Bela Kiss: Prologue opens with a quintet of bank robbers fleeing the scene of the crime, their mysterious leader Nikolai leading them to an isolated hotel outside Budapest wherein philanderers can bring their secret paramours for a romp in the hay. Shortly after arriving, tensions begin to brew among the group; Felix becomes wary of his girlfriend Julia, who appears to be growing closer with her old friend Nikolai, the fires of which are stoked by the hotel’s caretaker Ms. Jakubec. Meanwhile, we’re told through flashback the story of Bela Kiss, a Hungarian serial killer who murdered over two dozen women and hid their bodies in giant barrels of alcohol.
It’s effectively two movies in one: the first, an overlong soap opera involving boring people we don’t care about; the second, a voiceover-laden flashback that suggests Förstner was trying to stay as far away as possible from the blood and gore that pervades the third act. Vague hints suggest Nikolai and Ms. Jakubec, urged on by the robbers’ sinister boss on the other end of a cell phone, are hiding something, while the story of Kiss, relayed by a man who looks a little like Nicolas Cage from Kick-Ass, slowly reveals how it all connects. When the blood begins to fly, it’s fairly tame, with most of the kills occurring offscreen, or consisting of little more than simple blood-letting or a quick stabbing. It’s not enough to satisfy gorehounds, and everything that precedes it isn’t enough to satisfy fans of psychological thrillers.

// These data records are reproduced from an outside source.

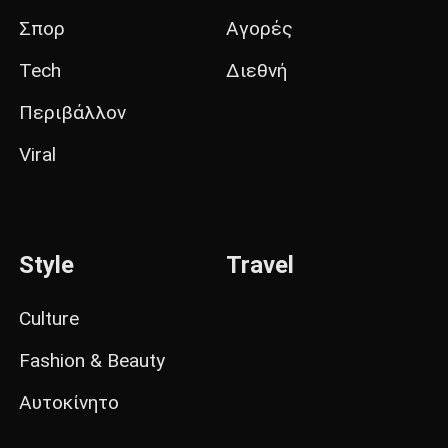
Σπορ
Αγορές
Tech
Διεθνή
Περιβάλλον
Viral
Style
Travel
Culture
Fashion & Beauty
Αυτοκίνητο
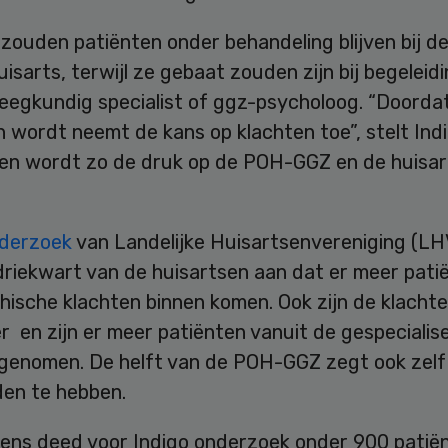
zouden patiënten onder behandeling blijven bij d
isarts, terwijl ze gebaat zouden zijn bij begeleid
eegkundig specialist of ggz-psycholoog. “Doordat
wordt neemt de kans op klachten toe”, stelt Indi
en wordt zo de druk op de POH-GGZ en de huisar
derzoek
van Landelijke Huisartsenvereniging (LH
driekwart van de huisartsen aan dat er meer pati
hische klachten binnen komen. Ook zijn de klacht
 en zijn er meer patiënten vanuit de gespecialis
genomen. De helft van de POH-GGZ zegt ook zelf
den te hebben.
ens deed voor Indigo onderzoek onder 900 patiënt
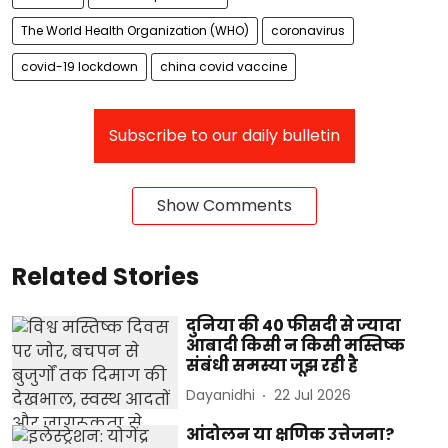
The World Health Organization (WHO)
coronavirus
covid-19 lockdown
china covid vaccine
Subscribe to our daily bulletin
Show Comments
Related Stories
दुनिया की 40 फीसदी से ज्यादा
आबादी किसी न किसी मस्तिष्क
संबंधी समस्या जूझ रही है
Dayanidhi
22 Jul 2026
आंदोलन या क्षणिक उत्तेजना?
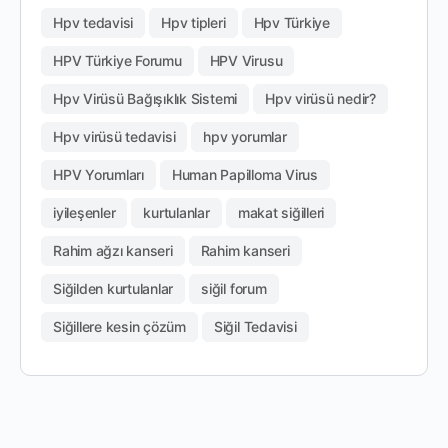
Hpv tedavisi
Hpv tipleri
Hpv Türkiye
HPV Türkiye Forumu
HPV Virusu
Hpv Virüsü Bağışıklık Sistemi
Hpv virüsü nedir?
Hpv virüsü tedavisi
hpv yorumlar
HPV Yorumları
Human Papilloma Virus
iyileşenler
kurtulanlar
makat siğilleri
Rahim ağzı kanseri
Rahim kanseri
Siğilden kurtulanlar
siğil forum
Siğillere kesin çözüm
Siğil Tedavisi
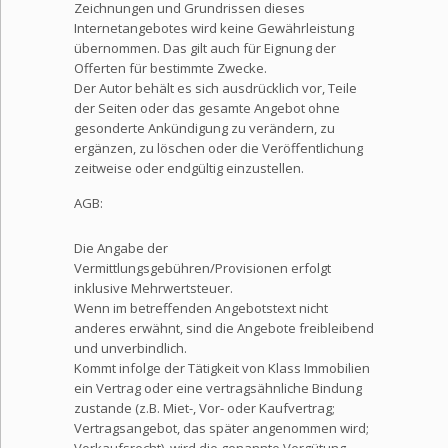
Zeichnungen und Grundrissen dieses
Internetangebotes wird keine Gewährleistung
übernommen. Das gilt auch für Eignung der
Offerten für bestimmte Zwecke.
Der Autor behält es sich ausdrücklich vor, Teile
der Seiten oder das gesamte Angebot ohne
gesonderte Ankündigung zu verändern, zu
ergänzen, zu löschen oder die Veröffentlichung
zeitweise oder endgültig einzustellen.
AGB:
Die Angabe der
Vermittlungsgebühren/Provisionen erfolgt
inklusive Mehrwertsteuer.
Wenn im betreffenden Angebotstext nicht
anderes erwähnt, sind die Angebote freibleibend
und unverbindlich.
Kommt infolge der Tätigkeit von Klass Immobilien
ein Vertrag oder eine vertragsähnliche Bindung
zustande (z.B. Miet-, Vor- oder Kaufvertrag;
Vertragsangebot, das später angenommen wird;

Eventually these two seemingly disparate storylines coalesce, but neither is engaging or suspenseful, and any momentum gained from the main plot is ruined by Förstner routinely cutting away to show us the backstory of the infamous killer. Förstner tries to keep the twist at bay, slowly revealing bits and pieces of the mystery that shrouds the hotel, and when it’s revealed, it’s a mix of incredibly predictable and downright uninspired. The unlikable and thin characters do little to help, especially the other two robbers, Sophie and Peter, whose roles are relegated primarily to fodder for whatever may be happening in the bowels of the hotel.
There’s a good idea in Bela Kiss: Prologue, but it’s mired in poor execution and lazy writing. It relies on the slowly unveiled mystery to keep you hooked, but it comes at the expense of everything else.